Professor Ikeda termed this flavour umami. He then patented a method of mass-producing
a crystalline salt of glutamic acid, monosodium glutamate.
Biosynthesis Reactants Products Enzymes
Glutamine + H2O → Glu + NH3 GLS, GLS2 NAcGlu + H2O → Glu + Acetate (unknown)
α-ketoglutarate + NADPH + NH4+ → Glu + NADP+ + H2O GLUD1, GLUD2
α-ketoglutarate + α-amino acid → Glu + α-keto acid transaminase
1-Pyrroline-5-carboxylate + ***+ + H2O → Glu + NADH ALDH4A1
N-formimino-L-glutamate + FH4 → Glu + 5-formimino-FH4 FTCD
NAAG → Glu + NAA GCPII
Function and uses
Metabolism
Glutamate is a key compound in cellular metabolism. In humans, dietary proteins
are broken down by digestion into amino acids, which serve as metabolic fuel for
other functional roles in the body. A key process in amino acid degradation is
transamination, in which the amino group of an amino acid is transferred to an α-ketoacid,
typically catalysed by a transaminase. The reaction can be generalised as such:
R1-amino acid + R2-α-ketoacid ⇌ R1-α-ketoacid + R2-amino acid
A very common α-keto acid is α-ketoglutarate, an intermediate in the citric acid
cycle. Transamination of α-ketoglutarate gives glutamate. The resulting α-ketoacid
product is often a useful one as well, which can contribute as fuel or as a
substrate for further metabolism processes.
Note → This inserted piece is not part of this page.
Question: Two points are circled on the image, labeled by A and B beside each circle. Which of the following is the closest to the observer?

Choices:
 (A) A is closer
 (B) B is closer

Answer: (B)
Examples are as follows:
Alanine + α-ketoglutarate ⇌ pyruvate + glutamate
Aspartate + α-ketoglutarate ⇌ oxaloacetate + glutamate
Both pyruvate and oxaloacetate are key components of cellular metabolism,
contributing as substrates or intermediates in fundamental processes such as
glycolysis, gluconeogenesis, and the citric acid cycle.
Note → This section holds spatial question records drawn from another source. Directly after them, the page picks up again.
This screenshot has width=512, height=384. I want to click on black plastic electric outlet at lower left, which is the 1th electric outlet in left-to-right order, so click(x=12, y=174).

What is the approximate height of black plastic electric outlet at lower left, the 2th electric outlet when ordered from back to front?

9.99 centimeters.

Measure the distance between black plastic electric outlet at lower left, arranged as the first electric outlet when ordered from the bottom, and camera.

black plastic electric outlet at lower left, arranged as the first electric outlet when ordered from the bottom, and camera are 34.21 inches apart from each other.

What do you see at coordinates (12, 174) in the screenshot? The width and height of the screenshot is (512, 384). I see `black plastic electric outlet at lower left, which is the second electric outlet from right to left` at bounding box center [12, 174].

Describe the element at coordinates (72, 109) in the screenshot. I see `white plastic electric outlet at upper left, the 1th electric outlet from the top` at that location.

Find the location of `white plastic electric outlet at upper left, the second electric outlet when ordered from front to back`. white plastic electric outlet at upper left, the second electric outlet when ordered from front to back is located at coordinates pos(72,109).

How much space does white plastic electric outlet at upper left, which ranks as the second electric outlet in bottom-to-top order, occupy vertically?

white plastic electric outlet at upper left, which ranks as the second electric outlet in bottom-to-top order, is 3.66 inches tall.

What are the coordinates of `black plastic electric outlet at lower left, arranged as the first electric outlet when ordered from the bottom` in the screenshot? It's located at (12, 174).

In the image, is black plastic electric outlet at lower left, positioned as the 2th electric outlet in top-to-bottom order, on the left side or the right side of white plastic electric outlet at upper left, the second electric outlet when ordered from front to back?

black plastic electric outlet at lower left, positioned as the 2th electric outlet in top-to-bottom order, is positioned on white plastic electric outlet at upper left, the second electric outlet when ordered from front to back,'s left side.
Glutamate also plays an important role in the body's disposal of excess or waste
nitrogen. Glutamate undergoes deamination, an oxidative reaction catalysed by
glutamate dehydrogenase, as follows:
glutamate + H2O + NADP+ → α-ketoglutarate + NADPH + NH3 + H+
Ammonia (as ammonium) is then excreted predominantly as urea, synthesised in the
liver. Transamination can, thus, be linked to deamination, effectively allowing
nitrogen from the amine groups of amino acids to be removed, via glutamate as an
intermediate, and finally excreted from the body in the form of urea.
Neurotransmitter
Glutamate is the most abundant excitatory neurotransmitter in the vertebrate
nervous system. At chemical synapses, glutamate is stored in vesicles. Nerve
impulses trigger release of glutamate from the pre-synaptic cell. In the
opposing post-synaptic cell, glutamate receptors, such as the NMDA receptor,
bind glutamate and are activated. Because of its role in synaptic plasticity,
glutamate is involved in cognitive functions like learning and memory in the
brain. The form of plasticity known as long-term potentiation takes place at
glutamatergic synapses in the hippocampus, neocortex, and other parts of the
brain. Glutamate works not only as a point-to-point transmitter but also through
spill-over synaptic crosstalk between synapses in which summation of glutamate
released from a neighboring synapse creates extrasynaptic signaling/volume
transmission.
Glutamate transporters are found in neuronal and glial membranes. They
rapidly remove glutamate from the extracellular space. In brain injury or
disease, they can work in reverse, and excess glutamate can accumulate outside
cells. This process causes calcium ions to enter cells via NMDA receptor
channels, leading to neuronal damage and eventual cell death, and is called
excitotoxicity. The mechanisms of cell death include
Damage to mitochondria from excessively high intracellular Ca2+
Glu/Ca2+-mediated promotion of transcription factors for pro-apoptotic genes, or
downregulation of transcription factors for anti-apoptotic genes
Excitotoxicity due to excessive glutamate release and impaired uptake occurs as
part of the ischemic cascade and is associated with stroke and diseases like
amyotrophic lateral sclerosis, lathyrism, autism, some forms of mental
retardation, and Alzheimer's disease. In contrast, decreased glutamate
release is observed under conditions of classical phenylketonuria leading to
developmental disruption of glutamate receptor expression.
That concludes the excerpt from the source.